I mean, maybe the productive way to say this is that we should more formally link the environmental cost of energy production to the market cost of energy. But as phrased (and I suspect, implied), it sounds like "people who use LLMs are just profligate consumers who don't care about the environment the way that I do," and that any societal advancement that consumes energy (as most do) is subject to this kind of generalized luddite criticism.
Minor off-topic quibble about streams: I’ve been learning about network programming for realtime multiplayer games, specifically about input and output streams. I just want to voice that the names are a bit confusing due to the perspective I adopt when I think about them.
Input stream = output from the perspective of the consumer. Things come out of this stream that I can programmatically react to.
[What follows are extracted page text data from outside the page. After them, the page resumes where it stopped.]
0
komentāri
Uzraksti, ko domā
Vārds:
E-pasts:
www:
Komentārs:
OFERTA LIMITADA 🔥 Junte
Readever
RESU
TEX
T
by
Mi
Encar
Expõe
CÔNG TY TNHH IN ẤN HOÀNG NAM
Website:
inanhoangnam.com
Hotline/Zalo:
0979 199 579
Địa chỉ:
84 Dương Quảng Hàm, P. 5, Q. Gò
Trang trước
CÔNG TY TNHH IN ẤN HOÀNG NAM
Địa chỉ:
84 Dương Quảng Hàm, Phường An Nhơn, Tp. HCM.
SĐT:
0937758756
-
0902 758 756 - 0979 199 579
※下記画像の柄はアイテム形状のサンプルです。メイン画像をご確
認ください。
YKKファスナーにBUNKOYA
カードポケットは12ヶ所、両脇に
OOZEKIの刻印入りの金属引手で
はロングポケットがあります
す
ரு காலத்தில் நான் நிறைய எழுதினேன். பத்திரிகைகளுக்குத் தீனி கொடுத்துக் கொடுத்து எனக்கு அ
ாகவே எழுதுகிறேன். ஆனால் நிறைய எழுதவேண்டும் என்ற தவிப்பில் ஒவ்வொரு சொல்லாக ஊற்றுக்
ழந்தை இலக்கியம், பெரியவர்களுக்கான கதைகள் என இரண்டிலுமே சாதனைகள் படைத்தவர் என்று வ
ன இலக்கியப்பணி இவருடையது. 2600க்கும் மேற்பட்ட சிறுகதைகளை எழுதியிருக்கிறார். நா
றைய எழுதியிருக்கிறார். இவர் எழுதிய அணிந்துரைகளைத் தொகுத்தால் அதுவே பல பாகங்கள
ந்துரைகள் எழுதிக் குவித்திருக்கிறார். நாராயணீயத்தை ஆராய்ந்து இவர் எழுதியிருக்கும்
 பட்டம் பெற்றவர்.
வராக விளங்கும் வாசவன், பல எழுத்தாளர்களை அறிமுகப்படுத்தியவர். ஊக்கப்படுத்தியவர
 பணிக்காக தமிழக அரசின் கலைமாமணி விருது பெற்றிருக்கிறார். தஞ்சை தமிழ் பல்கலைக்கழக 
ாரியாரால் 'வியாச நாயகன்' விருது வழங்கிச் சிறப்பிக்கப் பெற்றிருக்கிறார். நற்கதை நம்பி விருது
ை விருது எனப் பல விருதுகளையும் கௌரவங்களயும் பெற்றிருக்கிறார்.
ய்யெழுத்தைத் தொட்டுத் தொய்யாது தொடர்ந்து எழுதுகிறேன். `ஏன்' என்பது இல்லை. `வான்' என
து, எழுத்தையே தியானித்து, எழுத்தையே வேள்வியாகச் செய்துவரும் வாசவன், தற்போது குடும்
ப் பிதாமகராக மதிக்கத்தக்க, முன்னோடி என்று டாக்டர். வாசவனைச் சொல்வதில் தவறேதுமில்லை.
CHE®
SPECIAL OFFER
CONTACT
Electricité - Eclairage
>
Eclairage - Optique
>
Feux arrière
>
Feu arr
Output stream = input from the perspective of the producer. This is a stream you put stuff into.
…so when this article starts “My input stream is full of it…” the author is saying they’re seeing output of fear and angst in their feeds.
Am I alone in thinking this is a bit unintuitive?
I guess we're all trying to figure out where we sit along the continuum from anti-AI Luddite to all-in.
My main issue with vibe coding etc is I simply don't enjoy it. Having a conversation with a computer to generate code that I don't entirely understand and then have to try to review is just not fun. It doesn't give me any of the same kind of intellectual satisfaction that I get out of actually writing code.
I'm happy to use Copilot to auto-complete, and ask a few questions of ChatGPT to solve a pointy TypeScript issue or debug something, but stepping back and letting Claude or something write whole modules for me just feels sloppy and unpleasant.